Python is the language of choice for this piece of code, simply because you can run it on most any system and it provides a very quick and clean method for parsing the info we're interested in. Here, the pseudo code of what we want to achieve is:

1. Pass a file in to the program via the command line
2. Read each line in the file
3. Send a request to each URL, and follow any redirects which may occur
4. Print the output the console in an easy to read fashion
5. Skip URLs which don't exist, or any other error which may occur

So, let's translate this to Python:

#!/usr/bin/python

import requests, fileinput
import sys

def main(argv):
	inputfile = ''
	# ensure correct usage
	if len(sys.argv) < 2:
		print "Usage : " + sys.argv[0] + " <inputfile>"
		sys.exit(1)
	else:
		inputfile = sys.argv[1]

	# iterate each line in the input file
	for line in fileinput.input([inputfile]):
		line = line.rstrip('\n')
		# use try, except pass to skip over any errors
		try:
			r = requests.get(line, allow_redirects=True, timeout=2.0)
			# print each hop in the request history
			for idx, hop in enumerate(r.history):
				for i in range(idx):
					print "-",
				print hop.url
		except:
			print "Skipping over " + line
			pass

if __name__ == "__main__":
	main(sys.argv[1:])

As you can see from the code, this is nice and simple. Python has an excellent library called requests which handles all the hard work under the hood. The code ensures an argument is passed at the command line, and leaves it up to the python interpreter to spit out an error if the file does not exist. Feeding it a sample file containing two URLs:

$ cat ~/urls.txt
https://goo.gl/8VsrRt
http://www.colin.guru
$ python unshorten.py ~/urls.txt
https://goo.gl/8VsrRt
- http://www.colin.guru/
- - https://www.colin.guru/
http://www.colin.guru/
- https://www.colin.guru/

And there you have it! A super simple way to unshorten multiple URLs and view each hop in the chain.

WORK TASK A |
Answer these about the Python script walkthrough:
(i) What timeout value is passed to the requests.get call?
(ii) Which library does the text say handles all the hard work under the hood?
(iii) How many URLs are in the sample file fed to the program?
WORK TASK B | Repeat word for word the part of the Python script walkthrough between "As you can see" and "in the chain.", inclusive.

STORED DATA |
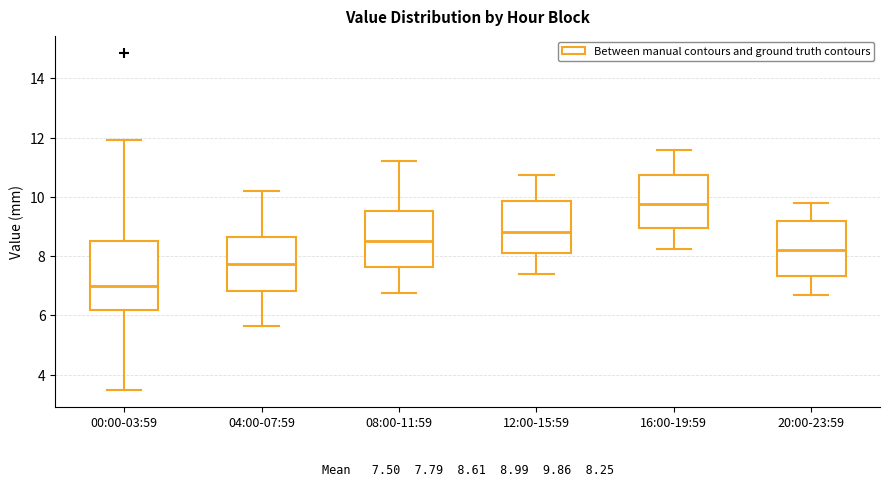

Comparing the boxes themselves (not the whiskers), which one is the tallest?

00:00-03:59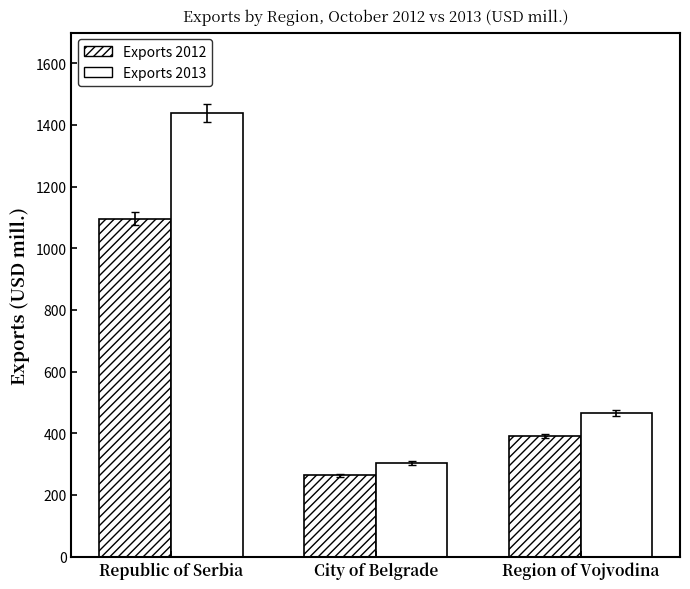

Reading left to right, extract all data points from this chart.

Exports 2012: 1096.2	262.9	391.2
Exports 2013: 1439.6	302.5	466.4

YOUR RESPONSE A |
(i) 2.0
(ii) requests
(iii) Two

YOUR RESPONSE B |
As you can see from the code, this is nice and simple. Python has an excellent library called requests which handles all the hard work under the hood. The code ensures an argument is passed at the command line, and leaves it up to the python interpreter to spit out an error if the file does not exist. Feeding it a sample file containing two URLs:

$ cat ~/urls.txt
https://goo.gl/8VsrRt
http://www.colin.guru
$ python unshorten.py ~/urls.txt
https://goo.gl/8VsrRt
- http://www.colin.guru/
- - https://www.colin.guru/
http://www.colin.guru/
- https://www.colin.guru/

And there you have it! A super simple way to unshorten multiple URLs and view each hop in the chain.